Los himnos me producen poco sentimiento de pertenencia, por no decir ninguno. Ya advertí el otro día que cada cual tiene la banda sonora de su infancia, y los himnos de su generación, y que con eso basta, que el himno de «borrachos trepadores» que hemos oficializado como nuestro o, por no herir más a gentes que me han recriminado mi definición, el himno de «afines al alcohol», la escalada vegetal y la novia dubitativa (¿la pone en el balcón o la deja de poner?), me produce el respeto de rigor, el justo para no salir corriendo buscando al letrista, que encima parece ser que era cubano sonero de principios del XX.

A mí, que procuro huir de enfundar la camiseta nacional, de llevar banderita con toro de Osborne y llorar como un loco cuando nos eliminan, a las primeras de cambio, de cualquier capullez deportiva, como de la peste, que mido el deporte por el esfuerzo y la entrega y no porque luzca alto y claro el logo patrio y suene el chunda chunda en el podio, artilugio al que aborrezco más todavía que a la tarima en la que me tengo que subir todos los días, y de la cual bajo tan rápidamente como puedo (unos 30 segundos como media); a mí que los dioses en los que creo no son los laureados en la grecorromana, sino los curritos de fiambrera y almanaque, con ojos arrasados de frío y madrugada, los cazalleros del tempraneo que son los que levantan el país, y no los nadales, los alonsos y otros sujetos de buen vivir, los 'primus inter pares' de la España de pan y circo permanente, con la que nos jalean, he de confesarles, además, que me ocurre igual con las banderitas, las banderolas, las banderazas y las banderías (qué podría decirles de las banderillas, esa costumbre bárbara de señoritos y de muertos de hambre), que la juré en Irún dirán algunos, falso porque fue en Vitoria. Pero también juré los Mandamientos y los principios fundamentales del Movimiento (de alguna manera, entiéndase), y que no suspendería nunca Física, y que los Reyes existían, y no que no dejaría a una novia muy guapa, cuando tenía cinco años, que me duró cinco días, cuando apareció por la 'guarde' una italiana de trenzas terribles y ojos de abismo...

Cada uno tiene su trapito y su banda sonora. Asimismo, si recuerdan bien, las banderas nos han servido, además de para tener que aprenderlas de memoria, igual que los reyes godos (qué pijada), cuando lo que molada era saberse la alineación del Barça y la delantera del Sporting (cuando era el acojonador por los campos de España), para que cada uno se la apropie, y se limpie las partes con ella, y la embista o la queme o la bese a rabiar (que es otra forma de quemarla).

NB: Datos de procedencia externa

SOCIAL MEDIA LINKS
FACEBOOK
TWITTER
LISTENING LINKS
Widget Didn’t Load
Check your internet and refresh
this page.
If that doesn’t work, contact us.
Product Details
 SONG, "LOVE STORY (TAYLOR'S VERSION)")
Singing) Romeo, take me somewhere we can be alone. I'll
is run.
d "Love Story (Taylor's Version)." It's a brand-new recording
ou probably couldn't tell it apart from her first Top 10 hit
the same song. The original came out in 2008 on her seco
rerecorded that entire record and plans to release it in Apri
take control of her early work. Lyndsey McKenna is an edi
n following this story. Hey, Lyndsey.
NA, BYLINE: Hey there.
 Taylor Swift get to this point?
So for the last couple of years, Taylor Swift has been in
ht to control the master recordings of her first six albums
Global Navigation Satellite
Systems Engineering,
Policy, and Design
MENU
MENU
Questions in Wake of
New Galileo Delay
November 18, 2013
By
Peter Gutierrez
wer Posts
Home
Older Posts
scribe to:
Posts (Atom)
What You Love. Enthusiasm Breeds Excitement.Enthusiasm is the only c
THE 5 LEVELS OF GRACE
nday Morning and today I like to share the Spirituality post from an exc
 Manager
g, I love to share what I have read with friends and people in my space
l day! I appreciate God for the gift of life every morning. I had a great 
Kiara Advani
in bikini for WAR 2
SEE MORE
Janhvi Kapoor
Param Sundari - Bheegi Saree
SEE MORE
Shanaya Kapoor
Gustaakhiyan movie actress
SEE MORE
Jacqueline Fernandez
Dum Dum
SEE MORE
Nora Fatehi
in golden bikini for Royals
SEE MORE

De modo que ya ven, si hoy es 12 de octubre y no se llama usted Pilar (lo digo porque si se llama usted así, tendrá que aguantar no menos de cuarenta llamadas de parientes que le darán el rollo), tómese el día libre, cante lo que quiera, póngase usted el trapito de siempre y salga a la calle a disfrutar, que el lunes vuelve a tocar fiambrera.

Hágalo «con orgullo y con la cabeza bien alta» y que les den a todos, que la única bandera que debe lucir es la de sus derechos y el único himno que tiene que oírse es de los achuchones y los besos, que, sin duda, merece. Y yo también (por si me encuentra por la calle, digo).